Five romantic things to do in Old Puerto Vallarta
- Take a daybreak jog by the sea
Early morning, old Vallarta is a runners’ paradise – right outside the door of Hotel Rosita. Take a meandering jog by the sea on the cobbles that twist past the modern sculptures, Mexicans on bicycles – past the naval history museum and over the bridge to El Muertos beach… It is a busy place even early morning with locals (and snowbirds) parading along with canines of all shapes and sizes: tiny chihuahas in cute costumes, mastiffs, boxers, huskies, mongrels, three-legged rescues – and even an exotic afghan hound. The Malecon is certainly a very mutt-friendly promenade.
- Listen to Cuban band at “Hemmingway”s favourite hideout
If you grow tired of tacos and fajitas, drop into La Bodeguita del Medio for a taste of Old Havana. This replica of an original 1940s Havana meeting place for artists, has wonderful music, a forbidden, counterculture vibe, dark, graffitied walls, gentle cigar aromas wofting from downstairs… and delicious mojitos, including a favourite of the writer Hemmingway, a passionate patron of the original in Havana. On the drizzly late afternoon when we arrived, we grabbed a sea-view seat upstairs and enjoyed strawberry mojitos along with some piquant Cuban pork and sweet shrimp dishes listening to a lively quartet play Tito Puente (one of my faves)…until the sun set in blazing red and deep yellow over the bay.

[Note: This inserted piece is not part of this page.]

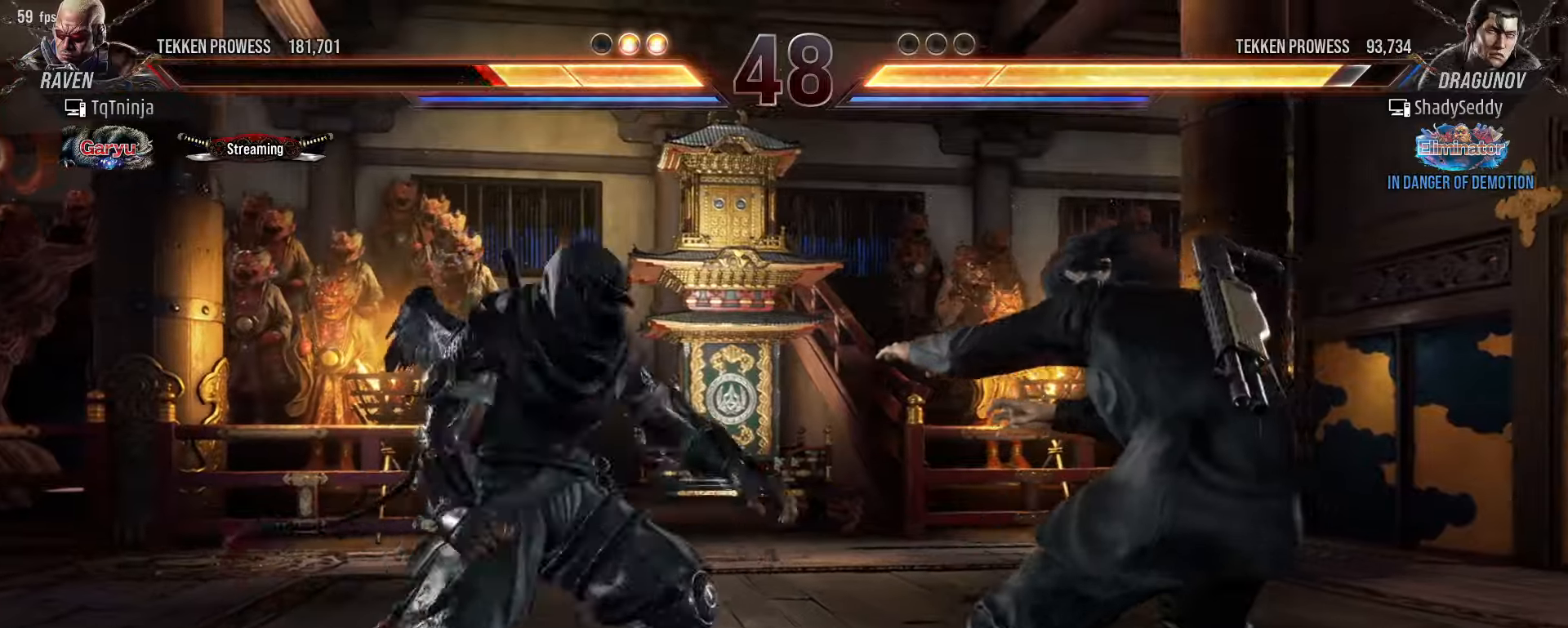
{"buttons": [], "left_stick": "center", "events": [[50, "left_stick", "center"]]}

- Watch the birdlife on Los Muertos
At the south end of the Malecon, across the little bridge you will find Los Muertos Beach. Deadmen’s Beach,” named for legendary pirate raids on the nearby village is a gorgeous strip of beach lined with very enticing beach cafes and colourful vendors… but also an area you can just plunk yourself on the soft brown sand and watch the seabirds. We relaxed and surveyed the fishermen would come down and clean their freshly caught fish in the tide, likely for the lunch meal at the restaurant steps away… A frenzy of birds circled in the air –brown pelicans, seagulls, terns – then we noticed one unfortunate frigate bird whose beak was entangled with a net and sharp hook. The kindly fishermen managed to catch the flailing bird and gently set it free (see picture).

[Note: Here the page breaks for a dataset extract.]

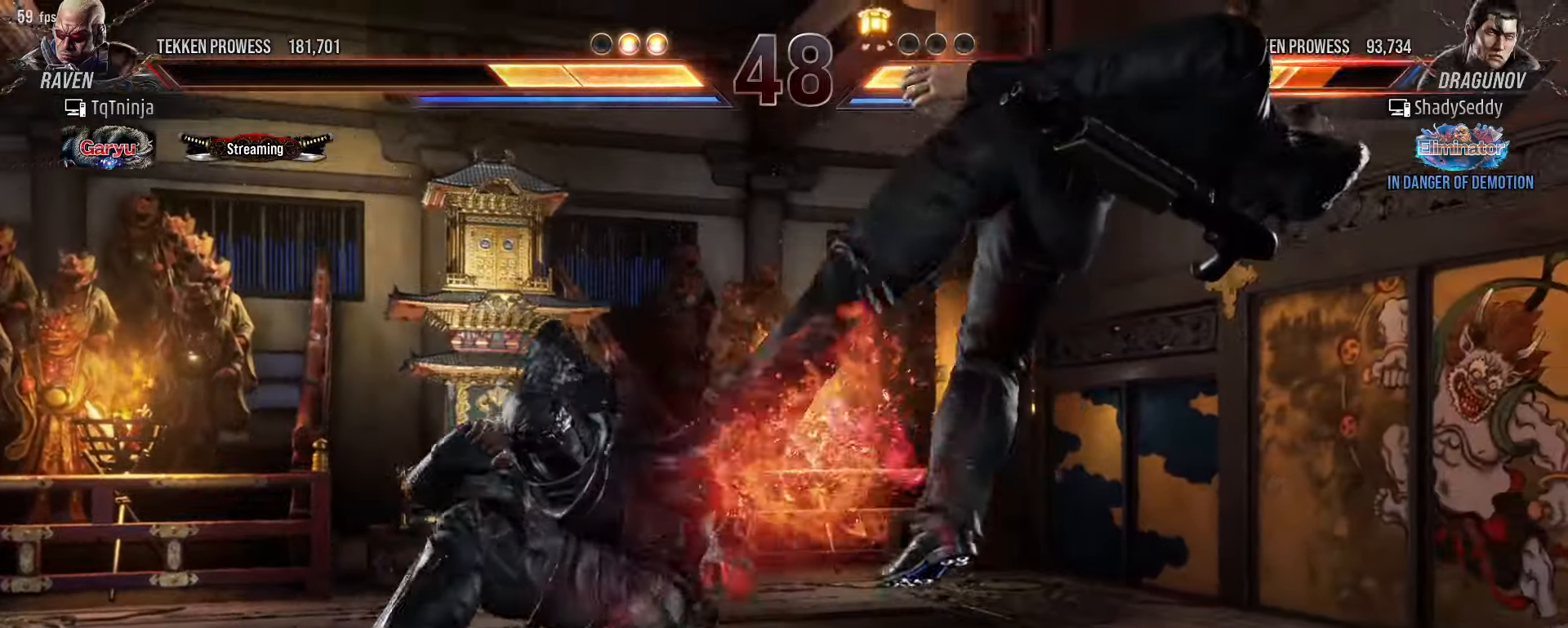
{"buttons": [], "left_stick": "down", "events": [[83, "left_stick", "down-left"], [150, "TRIANGLE", "down"], [283, "SQUARE", "down"], [316, "TRIANGLE", "up"], [400, "SQUARE", "up"], [400, "left_stick", "down"]]}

- Visit galleries – and take the free Malecon sculpture tour
Framed by spectacular views of Banderas bay, 45 bronze sculptures, some striking and soaring, others just strange, decorate the Malecon, positioned about every 100 yards. Each one is unique – and the work of a different Mexican artist. Some were built 40 years ago– and others just a few years back. A highlight of our visit was taking a free sculpture tour offered by Galleria Pacifica every Tuesday morning at 930am and Thursday afternoon at 6. It began just beside our Hotel Rosita with The Millennium, a striking work by Matthew Lidice to commemorate the turn of the century in 2001 – and our striving through power, knowledge and reaching for freedom in troubled times. One of my favourites was the sculpture of two lovers called “Nostalgia”, inspired by the artist’s (Jose Ramiz Barquet) own love story. Another favourite of mine was “the subtle stone eater” by Jonás Gutiérrez, who as a boy had come back to a stretch of rocky beach one day to find all the stones gone – and perhaps was presenting an explanation. As part of the tour Kevin Simpson, of Colectika and Peyote People art galleries, also explains the many Huichol symbols etched into the Malecón’s pavement. The tour ends at the lovely Galleria Pacifico, just one of the inspiring art spaces you can discover in the old town. <Click here> to go to the facebook page for the sculpture tour.
- Enjoy Eclectic Flavourful Dining
Dine on the sand at La Palapa – or high up in the hills at Casa Isabel
Eating fresh flavourful food is certainly one of the highlights of Old Puerto Vallarta. Not the same experience you will get at a resort. The variety is intoxicating – and we even enjoyed one dinner at La Dolce Vita – one of the loveliest Italian meals I have had (surpassing my Rome and Sicily trip past year. For sheer romance and dramatic setting you cant beat Casa Isabela set high in the hills overlooking the bay. And if you want to try a local Mexican food favourite a few blocks up from the promenade, check our Pipis – a bright “snowbird” favourite with wandering mariachis, gi-normous daiquiris and fresh guacamole on the house prepared at your table.